Last month, Rob and I visited Tokyo during our month-long trip to Asia. We were very lucky to meet Takuji Kawai, a Japanese pianist/toypianist/composer/improviser who arranged two concerts for us at the Flying Teapot. I was really excited about meeting another toy pianist. We decided to split both concerts with a 25-minute solo set from both of us, followed by improvisations on toy pianos. Takuji was inspired by the idea of having two toy pianists on the same concert, so he wrote a piece for two toy pianos entitled “Cromlech.” I was also thrilled when my toy pianist/composer friend David Smooke also agreed to write a brand-new two toy piano piece, “Toy With Me.”

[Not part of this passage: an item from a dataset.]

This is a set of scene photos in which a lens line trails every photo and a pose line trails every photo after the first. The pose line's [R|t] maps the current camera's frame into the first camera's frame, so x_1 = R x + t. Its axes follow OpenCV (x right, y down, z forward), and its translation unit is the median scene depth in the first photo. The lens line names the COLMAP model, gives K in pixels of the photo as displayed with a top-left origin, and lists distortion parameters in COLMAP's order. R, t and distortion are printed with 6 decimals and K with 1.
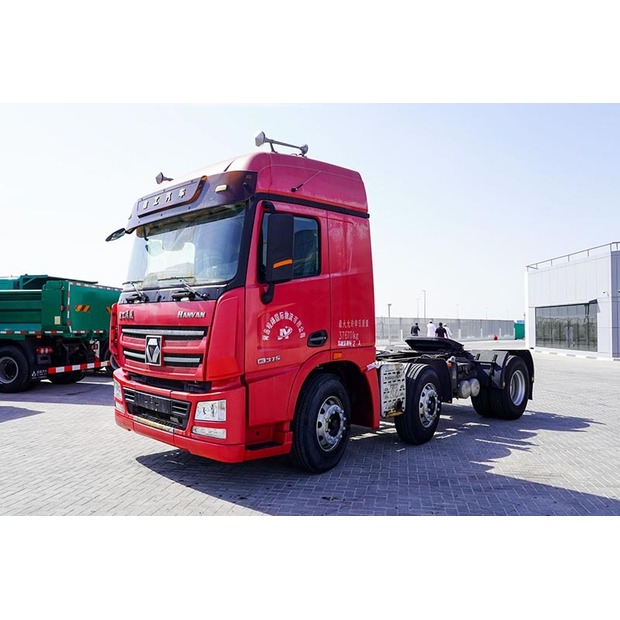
lens RADIAL K [[541.9, 0, 309.1], [0, 541.9, 309.9], [0, 0, 1]] dist [-0.022570, 0.004507]
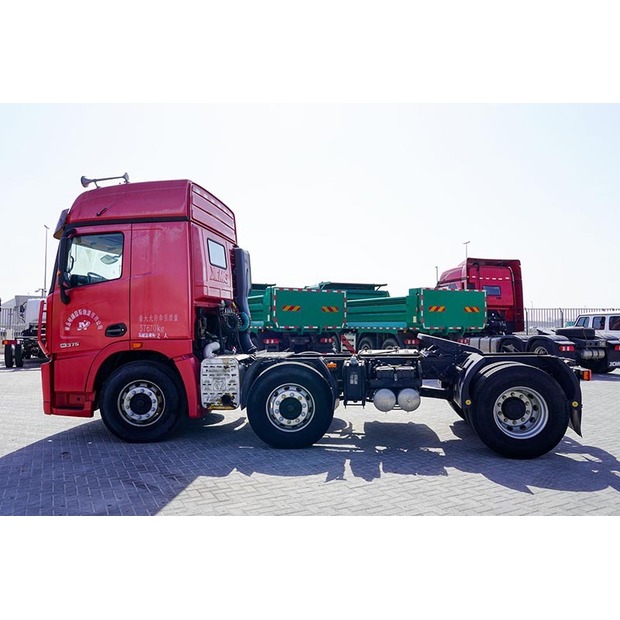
lens RADIAL K [[499.8, 0, 308.4], [0, 499.8, 312.3], [0, 0, 1]] dist [-0.064213, 0.007633]
pose [[0.626923, -0.015842, -0.778920, 1.114960], [0.019281, 0.999803, -0.004817, 0.024610], [0.778842, -0.011999, 0.627105, 0.610753]]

Takuji told me that toy pianos are not so rare in Japanese pop music. I found it quite intriguing to perform for an audience that has some musical association with the toy piano. I was surprised to see his instrument; It is a two-and-a-half octave Kawai toy piano. The keys on his toy piano are slimmer and shorter than the Jaymar and Schoenhuts that I own. The sound of the instrument was quite different too– the rods inside the toy piano are hollow, so the sound is a bit warmer and less brittle. The instrument is also “in tune” so it displayed a celeste-like quality to it. It was the first time I performed on toy piano and felt like my instrument was the biggest one in the room!
The two concerts were a very memorable experience for us. I really loved Takuji’s solo toy piano pieces. I found his point of view to be beautifully introverted, lyrical, and quite conceptual. The live improvisations were extremely engaging for me on both nights, since I do not do this on a regular basis. My next two blog entries will be about this experience and also the new duo toy piano pieces written for the occasion.